O pensamento oral de Bolsonaro gozou do mais extravagante regime da liberdade de expressão que se tem notícia para um homem público no país. Sempre foi duvidosa sua constitucionalidade.
Violava a lei, mas o STF (Supremo Tribunal Federal) se acostumou a liberá-lo com base na seguinte teoria: "apesar da grosseria e da vulgaridade, não parece ter extrapolado limites". Essa síntese da leniência jurídica foi de Alexandre de Moraes.
Bolsonaro-presidente liderou política pública extraoficial de censura na sua forma mais insidiosa: por meio de intimidação e ameaça, quando não do assédio policial e judicial, buscou promover auto-censura de muitos jornalistas, professores, artistas e opositores. Não precisou criar departamento de censura. Deixou que o medo terceirizasse o trabalho. Conquistou o silêncio dos que não tinham estrutura para o risco.
Bolsonaro-réu da acusação do mais grave crime do Código Penal brasileiro tem, no curso do processo, os mesmos direitos? Bolsonaro-réu não é réu qualquer. Tanto por sua força social, quanto por comportamento que aciona sua rede de desinformação, cria desafios especiais à Justiça.
Quando desobedece a ordens judiciais e usa as redes para obstruir e coagir, regime de maior restrição, ainda que momentâneo, pode ser necessário. Está em jogo a legitimidade da corte para decidir e se fazer obedecer.
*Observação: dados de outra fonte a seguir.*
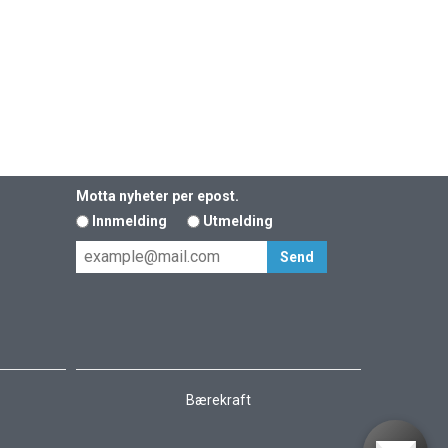
Motta nyheter per epost.
Innmelding
Utmelding
Bærekraft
Bolsonaro tem a mais cara equipe de advogados que o dinheiro pode pagar. Todas as ferramentas do direito de defesa dentro e fora do processo estão à disposição. Sua dignidade tem sido tratada de maneira oposta à maneira como sempre propôs tratar minorias. A como o próprio Judiciário costuma tratar minorias.
O grito genérico pela liberdade de expressão, por isso, erra a mira. Não estamos na Ágora grega, na praça pública ou num livre mercado de ideias. John Stuart Mill deveria ser atualizado no século 21. Pois não há verdade que emerja espontaneamente da circulação customizada de ideias forjadas para manipular e radicalizar. Um espaço desenhado por algoritmo secreto não promove "confronto de ideias". Gera dinheiro para o dono.
Não se pode subestimar a periculosidade do movimento insurrecionista turbinado pela máquina. É urgente promover liberdade de expressão em condições de igualdade. Desde que se entenda o ecossistema em que a comunicação pública se desenvolve hoje.
Nada disso recomenda chancela automática a cada medida cautelar do STF. Mas o confuso duelo retórico entre a defesa abstrata da liberdade de expressão, de um lado, e a da democracia, de outro, não vai ajudar.
Há razões para prisão preventiva de Bolsonaro. Em vez do cárcere, Moraes optou por alternativa mais branda. Impôs, contudo, vedações escorregadias a posts em rede social, sem conexão precisa com o crime de obstrução da Justiça.
O problema não é a liberdade de expressão de Bolsonaro. É a falta de precisão do STF. STF precisa fazer mais e melhor, não menos.